Member of the Provincial Assembly of the Punjab
- Incumbent
- Assumed office 24 February 2024
- Constituency: PP-208 Khanewal-VI
- In office August 2013 – 31 May 2018
- Constituency: PP-217 (Khanewal-VI)
- In office 9 April 2008 – December 2012
- Constituency: PP-217 (Khanewal-VI)
- In office 15 August 2018 – 14 January 2023
- Constituency: PP-208 Khanewal-VI

Personal details
- Born: 18 August 1973 (age 52) Khanewal, Punjab, Pakistan
- Party: PMLN (2008-present)

= Rana Babar Hussain Abid =

Pakistani politician

Rana Babar Hussain Abid is a Pakistani politician who has been a member of the Provincial Assembly of the Punjab from PP-208 Mian Channu from February 2024 till date.
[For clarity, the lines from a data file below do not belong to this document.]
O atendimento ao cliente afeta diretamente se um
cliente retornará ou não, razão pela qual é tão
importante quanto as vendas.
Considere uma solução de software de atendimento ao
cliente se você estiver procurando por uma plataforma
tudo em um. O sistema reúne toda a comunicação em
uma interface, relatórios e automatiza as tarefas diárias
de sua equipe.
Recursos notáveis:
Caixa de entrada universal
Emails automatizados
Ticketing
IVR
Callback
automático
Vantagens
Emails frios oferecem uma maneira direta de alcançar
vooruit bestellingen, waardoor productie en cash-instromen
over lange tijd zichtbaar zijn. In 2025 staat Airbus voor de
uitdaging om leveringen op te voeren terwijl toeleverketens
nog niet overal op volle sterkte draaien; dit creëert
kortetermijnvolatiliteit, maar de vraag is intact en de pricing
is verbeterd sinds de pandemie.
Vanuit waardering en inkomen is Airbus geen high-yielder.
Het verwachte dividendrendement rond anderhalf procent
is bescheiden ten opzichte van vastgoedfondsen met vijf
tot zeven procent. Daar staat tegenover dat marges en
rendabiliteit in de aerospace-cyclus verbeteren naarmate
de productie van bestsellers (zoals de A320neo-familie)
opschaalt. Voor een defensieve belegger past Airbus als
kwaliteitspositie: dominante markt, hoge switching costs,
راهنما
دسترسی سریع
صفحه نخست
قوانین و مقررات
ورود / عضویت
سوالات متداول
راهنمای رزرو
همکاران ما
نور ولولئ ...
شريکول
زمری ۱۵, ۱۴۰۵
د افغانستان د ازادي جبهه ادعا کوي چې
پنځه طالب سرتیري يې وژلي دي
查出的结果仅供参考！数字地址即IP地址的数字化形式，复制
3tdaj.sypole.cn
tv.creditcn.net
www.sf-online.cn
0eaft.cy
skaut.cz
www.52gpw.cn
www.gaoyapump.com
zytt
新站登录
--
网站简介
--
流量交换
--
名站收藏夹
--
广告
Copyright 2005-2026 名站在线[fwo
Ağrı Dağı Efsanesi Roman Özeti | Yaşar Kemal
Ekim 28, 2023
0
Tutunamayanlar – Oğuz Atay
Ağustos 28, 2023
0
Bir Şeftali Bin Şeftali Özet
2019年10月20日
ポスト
Previously, he was a Member of the Provincial Assembly of the Punjab from April 2008 to December 2012 and again from August 2013 to May 2018, and again from August 2018 to January 2023.

==Early life and education==
He was born on 18 August 1973 in Mian Channu.

He received a degree of Bachelor of Commerce from Hailey College of Commerce and a degree of Master of Business Administration which he received in 1996 from Philippine School of Business Administration.

==Political career==
He was elected to the Provincial Assembly of the Punjab as a candidate of the Pakistan Peoples Party (PPP) from Constituency PP-217 (Khanewal-VI) in the 2008 Pakistani general election. He received 39,938 votes and defeated Zahoor Hussain Qureshi.

In December 2012, he quit the PPP and joined the Pakistan Muslim League (N) (PML-N). He also resigned from his Punjab Assembly seat.

In 2013, he was allocated a PML-N ticket to contest the 2013 general election from Constituency NA-217 (Khanewal-VI). However, the election in the constituency was postponed after the death of a candidate.

He was re-elected to the Provincial Assembly of the Punjab as a candidate of PML-N from Constituency PP-217 (Khanewal-VI) in by-polls held in August 2013.

He was re-elected to the Provincial Assembly of the Punjab as a candidate of PML-N from Constituency PP-208 (Khanewal-VI) in the 2018 Pakistani general election.